Figure 1.. Speculative impressions of cargo transport by dynein-1 and dynein-2.

Left: Depiction of dynein-1 transporting a vesicle. Two dynein-1 complexes (magenta) are templated by dynactin (dark purple) and a coiled-coil cargo adaptor (teal), whose distal end attaches to a receptor on the vesicle surface. For clarity, the densely packed milieu of molecules in the cytoplasm is not shown. Right: Depiction of dynein-2 (cyan) propeling a retrograde IFT train (blue) within the cilium. Dynein-2 operates in the confined space between the ciliary membrane (green) and the axoneme (orange), moving on the A-tubule of the microtubule doublet. Artwork in collaboration with Bara Krautz (www.scienceanimated.com; email: bara@scienceanimated.com).

Figure 2.. Dynein-1 and -2 subunit composition.

Summary of unique and shared components in dynein-1 and -2. The C-terminal region of each heavy chain forms the motor domain, while the N-terminal region forms the tail and associates with intermediate, light-intermediate, and light chains. In mammals, there are two isoforms for each class of dynein-1-associated subunit. For example, the two intermediate chain isoforms as denoted here as ‘DYNC1I1/2’. Structural information is available for the dynein-1 and -2 motor domains, which are shown in their auto-inhibited ‘phi-particle’ state in ribbon representation (colored as in Figure 3) [57,92,126]. The dynein-1 tail is shown in surface representation [57]. The unknown architecture of the dynein-2 tail is shown schematically.

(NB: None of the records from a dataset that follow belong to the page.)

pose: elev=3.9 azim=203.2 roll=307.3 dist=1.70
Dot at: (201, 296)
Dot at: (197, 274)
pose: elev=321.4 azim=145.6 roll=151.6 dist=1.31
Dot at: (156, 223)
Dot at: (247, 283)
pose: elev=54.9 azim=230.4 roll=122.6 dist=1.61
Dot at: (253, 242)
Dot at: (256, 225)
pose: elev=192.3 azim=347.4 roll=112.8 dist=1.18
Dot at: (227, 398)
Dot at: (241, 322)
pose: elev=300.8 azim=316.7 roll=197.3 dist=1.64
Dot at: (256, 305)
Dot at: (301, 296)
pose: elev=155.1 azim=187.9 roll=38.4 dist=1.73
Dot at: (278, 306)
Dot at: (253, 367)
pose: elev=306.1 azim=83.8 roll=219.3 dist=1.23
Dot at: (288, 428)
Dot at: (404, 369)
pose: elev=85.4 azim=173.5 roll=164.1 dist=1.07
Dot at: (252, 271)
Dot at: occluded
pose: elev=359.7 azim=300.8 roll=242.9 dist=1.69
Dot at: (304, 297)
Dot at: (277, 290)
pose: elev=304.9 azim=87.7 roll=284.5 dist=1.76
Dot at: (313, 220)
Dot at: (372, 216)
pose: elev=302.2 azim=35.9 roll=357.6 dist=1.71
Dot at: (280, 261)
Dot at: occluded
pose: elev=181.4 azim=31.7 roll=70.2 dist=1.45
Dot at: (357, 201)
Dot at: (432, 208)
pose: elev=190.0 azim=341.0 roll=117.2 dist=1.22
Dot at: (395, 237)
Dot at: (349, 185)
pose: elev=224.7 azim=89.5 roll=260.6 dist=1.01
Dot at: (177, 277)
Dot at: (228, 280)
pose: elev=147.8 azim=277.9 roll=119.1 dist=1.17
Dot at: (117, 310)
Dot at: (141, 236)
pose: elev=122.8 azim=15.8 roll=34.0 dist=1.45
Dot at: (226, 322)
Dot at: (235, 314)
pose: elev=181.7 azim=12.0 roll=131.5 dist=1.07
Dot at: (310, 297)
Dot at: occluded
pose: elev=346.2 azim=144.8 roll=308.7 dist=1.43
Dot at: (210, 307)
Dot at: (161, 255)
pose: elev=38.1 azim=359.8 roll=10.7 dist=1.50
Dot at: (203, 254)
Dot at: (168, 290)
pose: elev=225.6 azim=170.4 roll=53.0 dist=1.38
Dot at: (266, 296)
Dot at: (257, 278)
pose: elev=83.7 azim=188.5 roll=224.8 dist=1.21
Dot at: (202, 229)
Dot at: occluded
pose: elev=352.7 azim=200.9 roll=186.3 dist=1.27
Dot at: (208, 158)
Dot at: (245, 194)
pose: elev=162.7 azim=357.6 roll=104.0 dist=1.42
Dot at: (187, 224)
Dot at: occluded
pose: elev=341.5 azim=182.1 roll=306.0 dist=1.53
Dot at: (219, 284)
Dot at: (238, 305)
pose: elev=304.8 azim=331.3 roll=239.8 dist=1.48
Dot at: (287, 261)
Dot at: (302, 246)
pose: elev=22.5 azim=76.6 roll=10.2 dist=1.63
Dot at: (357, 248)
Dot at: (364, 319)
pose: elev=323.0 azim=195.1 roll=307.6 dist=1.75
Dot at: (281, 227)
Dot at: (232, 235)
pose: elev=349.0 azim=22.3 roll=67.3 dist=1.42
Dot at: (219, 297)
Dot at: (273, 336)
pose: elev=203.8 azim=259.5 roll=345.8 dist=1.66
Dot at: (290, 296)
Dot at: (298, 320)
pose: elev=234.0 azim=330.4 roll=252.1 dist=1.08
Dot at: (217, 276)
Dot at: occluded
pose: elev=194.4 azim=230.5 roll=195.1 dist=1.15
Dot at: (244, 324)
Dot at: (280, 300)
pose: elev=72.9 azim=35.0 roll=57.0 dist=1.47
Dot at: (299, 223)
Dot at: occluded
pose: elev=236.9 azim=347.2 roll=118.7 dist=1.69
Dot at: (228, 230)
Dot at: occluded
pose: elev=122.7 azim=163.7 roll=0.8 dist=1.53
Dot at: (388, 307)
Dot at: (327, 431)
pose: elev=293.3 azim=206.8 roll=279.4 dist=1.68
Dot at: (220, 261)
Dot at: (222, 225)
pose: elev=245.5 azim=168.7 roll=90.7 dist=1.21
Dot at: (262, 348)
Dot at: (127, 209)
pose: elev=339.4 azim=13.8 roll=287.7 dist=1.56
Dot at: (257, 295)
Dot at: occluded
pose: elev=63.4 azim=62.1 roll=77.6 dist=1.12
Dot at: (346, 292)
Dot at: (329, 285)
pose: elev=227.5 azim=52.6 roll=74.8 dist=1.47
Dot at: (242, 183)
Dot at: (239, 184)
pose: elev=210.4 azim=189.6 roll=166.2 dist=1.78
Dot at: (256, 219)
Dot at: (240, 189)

Figure 3.. Dynein motor domain structure and motif conservation.

(A) Analysis of the Walker-A and -B motifs within the AAA+ modules of dynein-1 and -2 from different species. Within the Walker-A consensus sequence (GKT), the lysine is important for nucleotide binding. Within the Walker-B consensus sequence (DE), the glutamic acid is thought to be the catalytic base that polarizes H₂O for an inline attack on the γ-phosphate of ATP. Amino acids matching the consensus sequence are shown in bold type. In dynein-2, the Walker-A and -B motifs of AAA3 and AAA4 deviate from the consensus, in contrast with the situation in dynein-1. Beyond the AAA+ modules, Redwine et al. [165] have noted differences in charged amino acids in the MTBD of dynein-1 and dynein-2, which are likely to influence their respective microtubule affinities. (B) Structure of the dynein-2 AAA+ ring from PDB 4RH7 [92], with α-helices shown as cylinders and nucleotides in space-filling representation. The linker domain, which would lie on the near face of the AAA+ ring, and the CTD, which would lie on the far face, are omitted for clarity. (C) Analysis of Lis1's binding sites in the AAA+ ring and stalk. Key charged and polar amino acids (bold) shown to be important for Lis1 binding in S. cerevisiae dynein-1 [108,110] are not conserved in dynein-2.